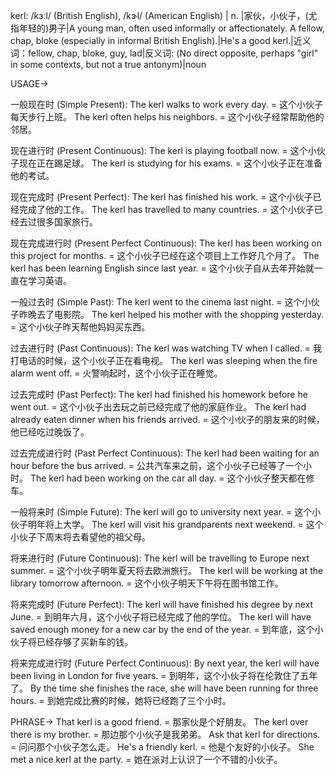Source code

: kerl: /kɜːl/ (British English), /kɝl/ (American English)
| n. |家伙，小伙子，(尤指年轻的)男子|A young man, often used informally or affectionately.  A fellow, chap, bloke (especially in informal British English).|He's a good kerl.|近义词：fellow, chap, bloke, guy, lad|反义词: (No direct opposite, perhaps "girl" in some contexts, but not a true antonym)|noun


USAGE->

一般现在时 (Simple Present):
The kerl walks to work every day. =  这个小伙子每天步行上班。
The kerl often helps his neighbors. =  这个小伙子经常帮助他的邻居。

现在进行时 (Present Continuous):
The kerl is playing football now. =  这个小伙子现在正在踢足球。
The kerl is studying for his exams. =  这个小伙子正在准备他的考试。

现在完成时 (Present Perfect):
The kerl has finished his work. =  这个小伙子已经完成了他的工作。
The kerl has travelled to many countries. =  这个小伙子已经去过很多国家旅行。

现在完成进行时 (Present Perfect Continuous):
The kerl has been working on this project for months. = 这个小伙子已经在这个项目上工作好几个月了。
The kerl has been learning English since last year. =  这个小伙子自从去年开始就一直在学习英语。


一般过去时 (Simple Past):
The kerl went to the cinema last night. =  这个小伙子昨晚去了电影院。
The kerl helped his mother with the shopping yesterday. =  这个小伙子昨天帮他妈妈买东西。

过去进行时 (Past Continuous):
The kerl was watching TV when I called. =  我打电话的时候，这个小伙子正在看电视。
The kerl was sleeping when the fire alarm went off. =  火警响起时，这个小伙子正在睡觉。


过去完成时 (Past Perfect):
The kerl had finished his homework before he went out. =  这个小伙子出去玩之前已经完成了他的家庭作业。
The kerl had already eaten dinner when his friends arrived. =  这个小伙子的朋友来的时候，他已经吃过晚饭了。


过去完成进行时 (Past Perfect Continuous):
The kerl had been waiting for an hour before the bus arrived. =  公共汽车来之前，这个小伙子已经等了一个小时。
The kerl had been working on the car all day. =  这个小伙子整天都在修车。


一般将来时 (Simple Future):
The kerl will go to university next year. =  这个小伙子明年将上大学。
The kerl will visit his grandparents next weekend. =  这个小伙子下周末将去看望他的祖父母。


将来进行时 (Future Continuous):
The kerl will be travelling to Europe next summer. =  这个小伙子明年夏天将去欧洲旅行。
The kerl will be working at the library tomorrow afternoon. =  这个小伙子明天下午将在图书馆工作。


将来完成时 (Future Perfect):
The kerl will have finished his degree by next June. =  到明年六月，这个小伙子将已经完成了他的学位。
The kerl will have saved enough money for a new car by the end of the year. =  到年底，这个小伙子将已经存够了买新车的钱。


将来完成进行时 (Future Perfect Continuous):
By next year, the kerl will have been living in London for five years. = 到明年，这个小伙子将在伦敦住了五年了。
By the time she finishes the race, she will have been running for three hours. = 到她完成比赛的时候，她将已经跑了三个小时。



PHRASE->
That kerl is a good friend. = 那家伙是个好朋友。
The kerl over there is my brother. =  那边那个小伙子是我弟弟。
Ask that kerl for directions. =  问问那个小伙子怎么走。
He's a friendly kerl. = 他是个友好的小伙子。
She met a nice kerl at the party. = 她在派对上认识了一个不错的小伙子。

* * * *

Change every "kerl" in the data to "youngster" and reproduce the source text with nothing else altered. Leave the pictures out of your answer.

Source code

: youngster: /kɜːl/ (British English), /kɝl/ (American English)
| n. |家伙，小伙子，(尤指年轻的)男子|A young man, often used informally or affectionately.  A fellow, chap, bloke (especially in informal British English).|He's a good youngster.|近义词：fellow, chap, bloke, guy, lad|反义词: (No direct opposite, perhaps "girl" in some contexts, but not a true antonym)|noun


USAGE->

一般现在时 (Simple Present):
The youngster walks to work every day. =  这个小伙子每天步行上班。
The youngster often helps his neighbors. =  这个小伙子经常帮助他的邻居。

现在进行时 (Present Continuous):
The youngster is playing football now. =  这个小伙子现在正在踢足球。
The youngster is studying for his exams. =  这个小伙子正在准备他的考试。

现在完成时 (Present Perfect):
The youngster has finished his work. =  这个小伙子已经完成了他的工作。
The youngster has travelled to many countries. =  这个小伙子已经去过很多国家旅行。

现在完成进行时 (Present Perfect Continuous):
The youngster has been working on this project for months. = 这个小伙子已经在这个项目上工作好几个月了。
The youngster has been learning English since last year. =  这个小伙子自从去年开始就一直在学习英语。


一般过去时 (Simple Past):
The youngster went to the cinema last night. =  这个小伙子昨晚去了电影院。
The youngster helped his mother with the shopping yesterday. =  这个小伙子昨天帮他妈妈买东西。

过去进行时 (Past Continuous):
The youngster was watching TV when I called. =  我打电话的时候，这个小伙子正在看电视。
The youngster was sleeping when the fire alarm went off. =  火警响起时，这个小伙子正在睡觉。


过去完成时 (Past Perfect):
The youngster had finished his homework before he went out. =  这个小伙子出去玩之前已经完成了他的家庭作业。
The youngster had already eaten dinner when his friends arrived. =  这个小伙子的朋友来的时候，他已经吃过晚饭了。


过去完成进行时 (Past Perfect Continuous):
The youngster had been waiting for an hour before the bus arrived. =  公共汽车来之前，这个小伙子已经等了一个小时。
The youngster had been working on the car all day. =  这个小伙子整天都在修车。


一般将来时 (Simple Future):
The youngster will go to university next year. =  这个小伙子明年将上大学。
The youngster will visit his grandparents next weekend. =  这个小伙子下周末将去看望他的祖父母。


将来进行时 (Future Continuous):
The youngster will be travelling to Europe next summer. =  这个小伙子明年夏天将去欧洲旅行。
The youngster will be working at the library tomorrow afternoon. =  这个小伙子明天下午将在图书馆工作。


将来完成时 (Future Perfect):
The youngster will have finished his degree by next June. =  到明年六月，这个小伙子将已经完成了他的学位。
The youngster will have saved enough money for a new car by the end of the year. =  到年底，这个小伙子将已经存够了买新车的钱。


将来完成进行时 (Future Perfect Continuous):
By next year, the youngster will have been living in London for five years. = 到明年，这个小伙子将在伦敦住了五年了。
By the time she finishes the race, she will have been running for three hours. = 到她完成比赛的时候，她将已经跑了三个小时。



PHRASE->
That youngster is a good friend. = 那家伙是个好朋友。
The youngster over there is my brother. =  那边那个小伙子是我弟弟。
Ask that youngster for directions. =  问问那个小伙子怎么走。
He's a friendly youngster. = 他是个友好的小伙子。
She met a nice youngster at the party. = 她在派对上认识了一个不错的小伙子。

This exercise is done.